(Content revision data)
^^^^
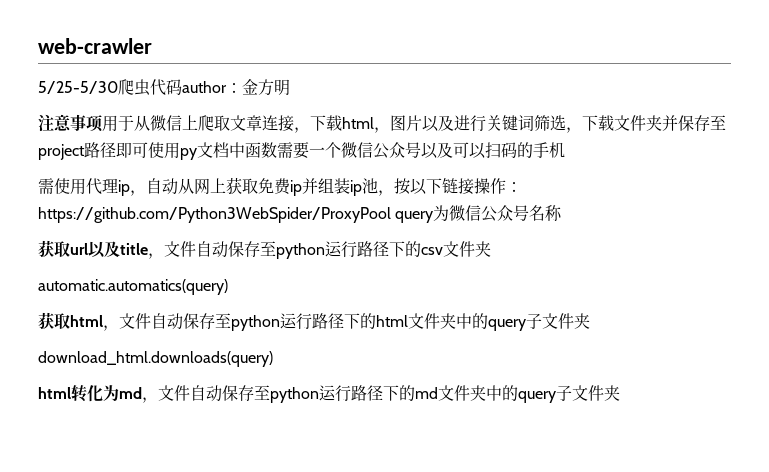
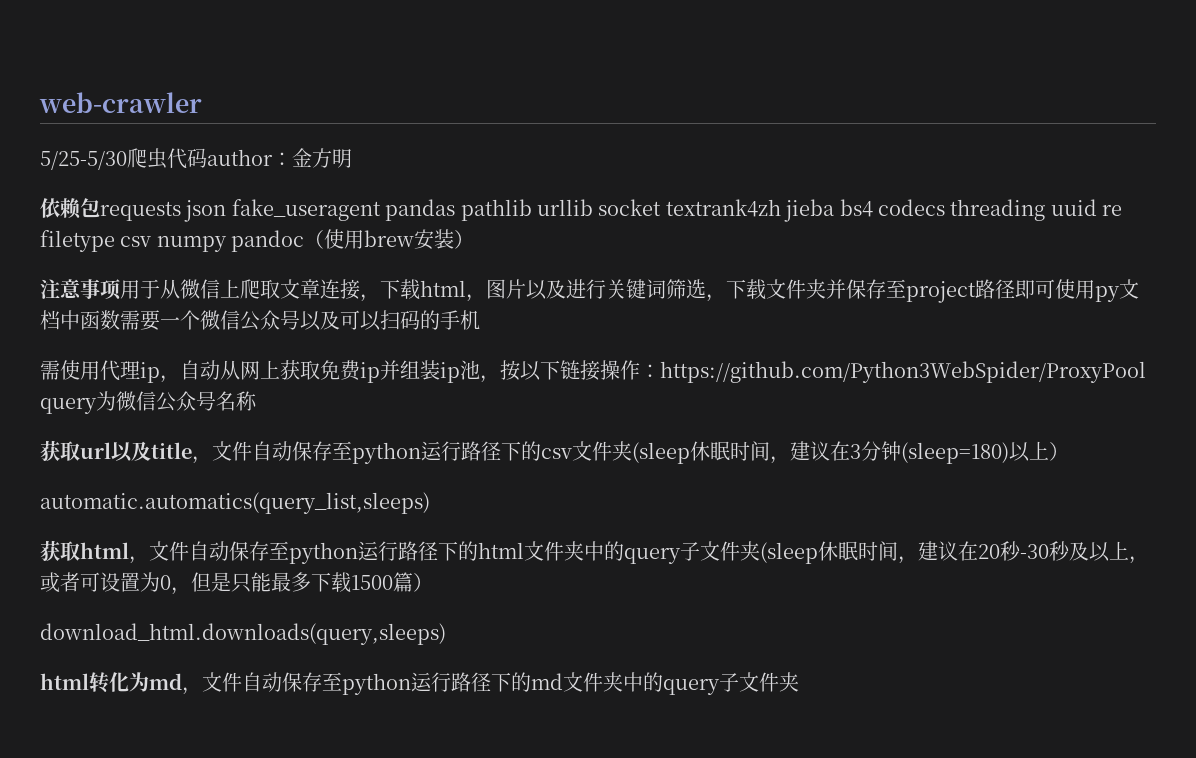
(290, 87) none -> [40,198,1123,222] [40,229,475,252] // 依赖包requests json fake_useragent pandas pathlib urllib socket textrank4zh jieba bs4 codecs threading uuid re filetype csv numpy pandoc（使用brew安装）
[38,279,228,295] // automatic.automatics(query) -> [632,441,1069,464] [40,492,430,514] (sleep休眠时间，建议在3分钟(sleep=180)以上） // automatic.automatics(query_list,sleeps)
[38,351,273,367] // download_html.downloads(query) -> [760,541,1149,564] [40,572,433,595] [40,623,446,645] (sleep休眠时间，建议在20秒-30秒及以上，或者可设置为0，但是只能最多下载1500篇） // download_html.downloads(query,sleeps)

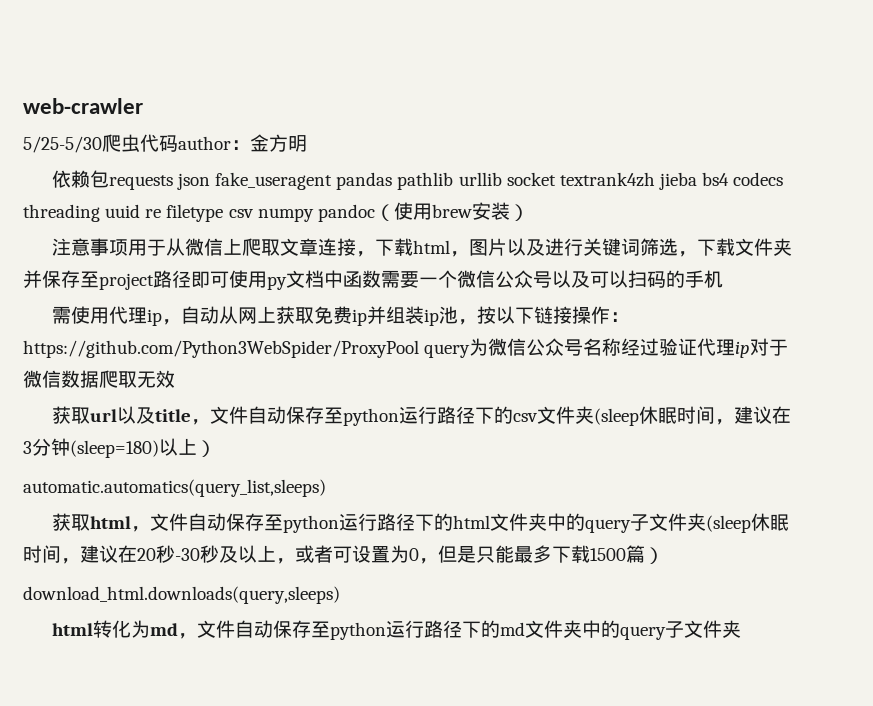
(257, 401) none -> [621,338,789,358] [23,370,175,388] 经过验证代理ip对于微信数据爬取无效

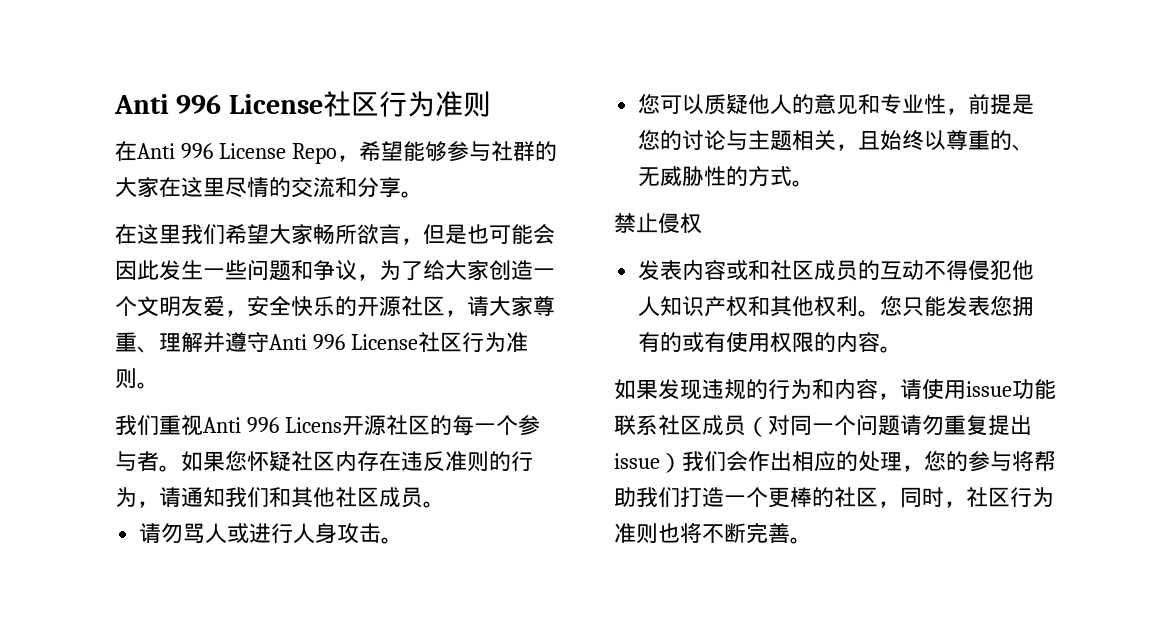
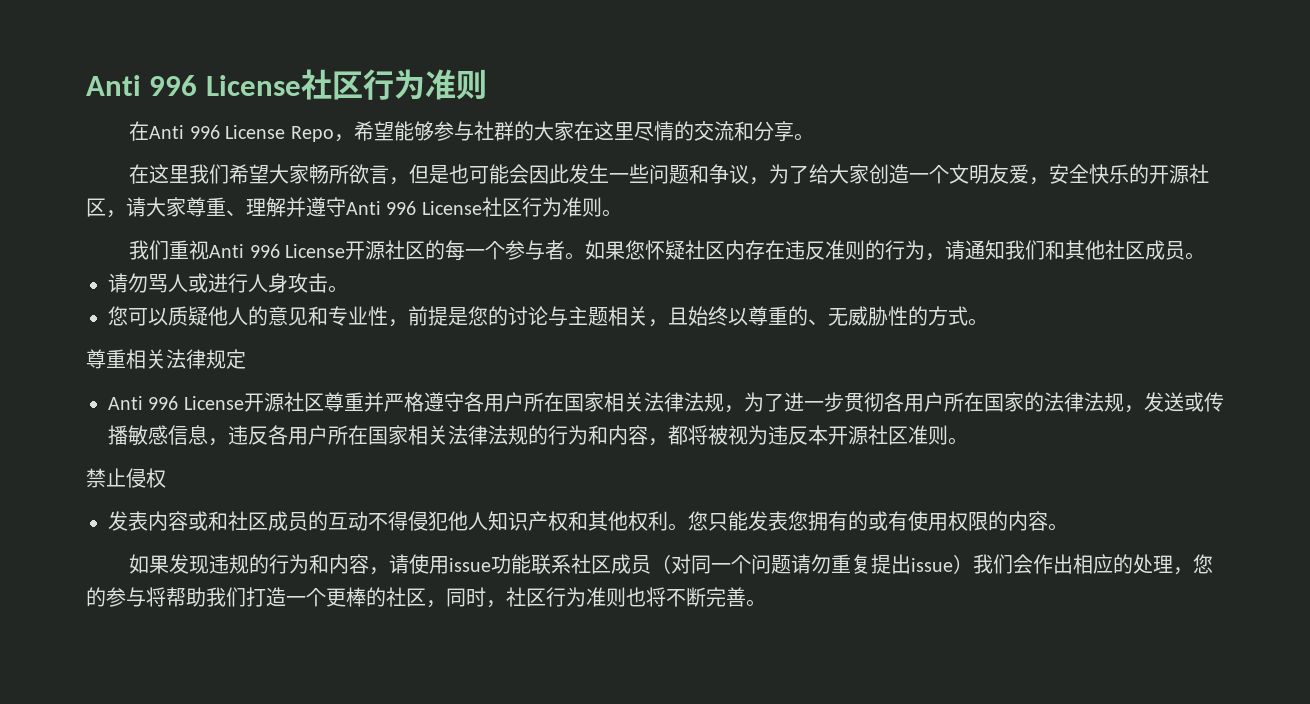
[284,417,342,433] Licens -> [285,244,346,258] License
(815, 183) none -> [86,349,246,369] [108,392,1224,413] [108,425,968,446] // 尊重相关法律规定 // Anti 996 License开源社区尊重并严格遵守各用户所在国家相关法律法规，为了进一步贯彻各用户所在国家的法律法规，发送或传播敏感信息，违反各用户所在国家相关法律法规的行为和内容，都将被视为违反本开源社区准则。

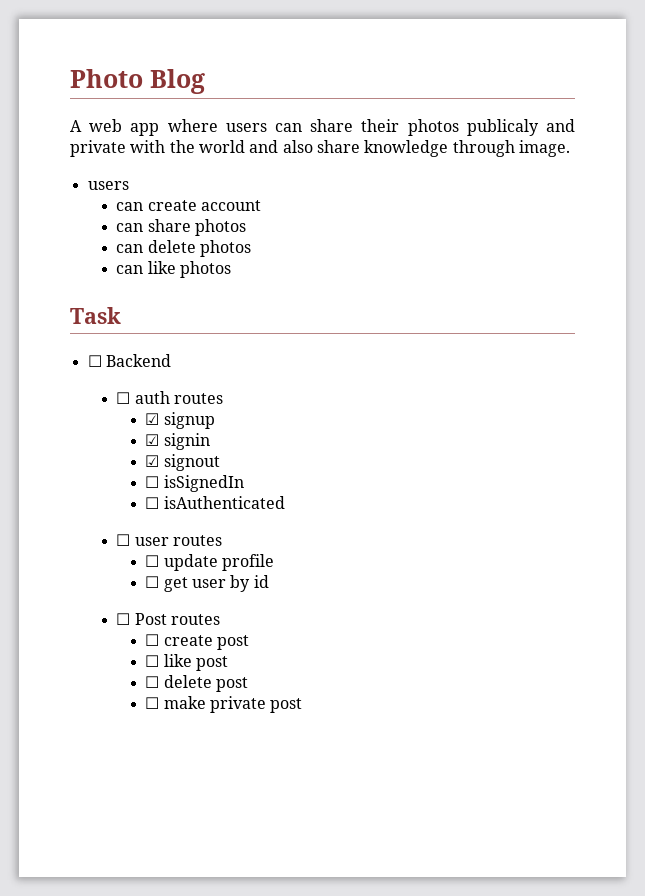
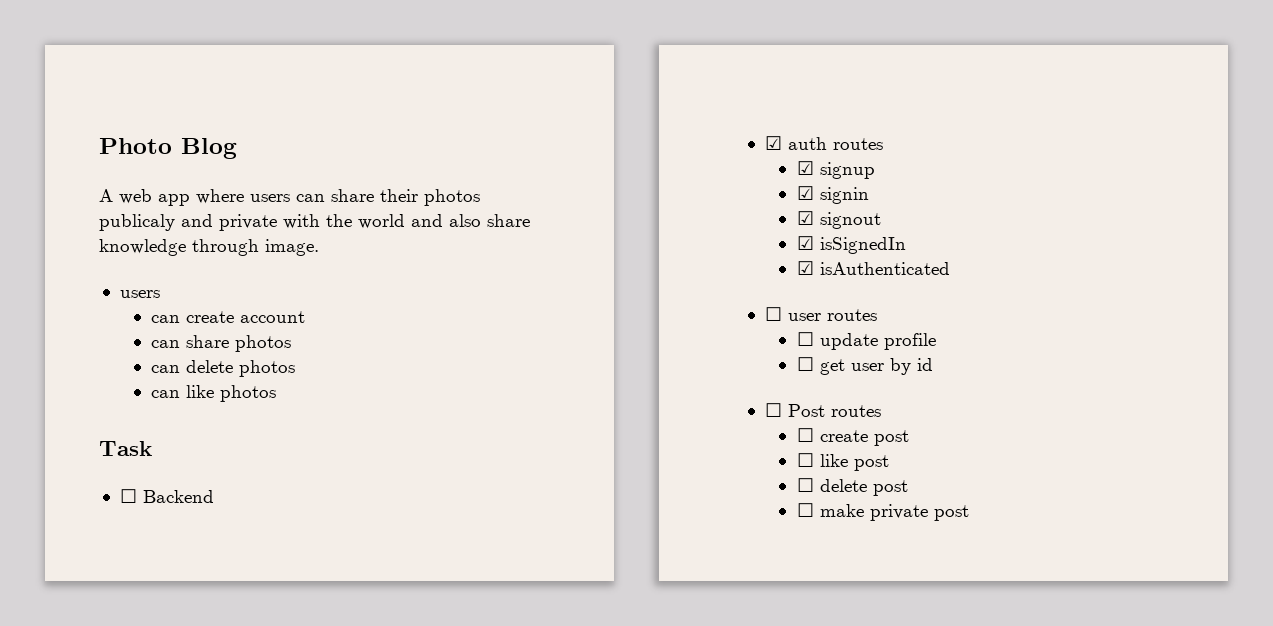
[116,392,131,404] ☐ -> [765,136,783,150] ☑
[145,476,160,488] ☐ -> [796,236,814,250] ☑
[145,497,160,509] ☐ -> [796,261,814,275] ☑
^^^^
Return every line of the data above in which "none" appears.

**ANSWER TO THIS TASK**
(290, 87) none -> [40,198,1123,222] [40,229,475,252] // 依赖包requests json fake_useragent pandas pathlib urllib socket textrank4zh jieba bs4 codecs threading uuid re filetype csv numpy pandoc（使用brew安装）
(257, 401) none -> [621,338,789,358] [23,370,175,388] 经过验证代理ip对于微信数据爬取无效
(815, 183) none -> [86,349,246,369] [108,392,1224,413] [108,425,968,446] // 尊重相关法律规定 // Anti 996 License开源社区尊重并严格遵守各用户所在国家相关法律法规，为了进一步贯彻各用户所在国家的法律法规，发送或传播敏感信息，违反各用户所在国家相关法律法规的行为和内容，都将被视为违反本开源社区准则。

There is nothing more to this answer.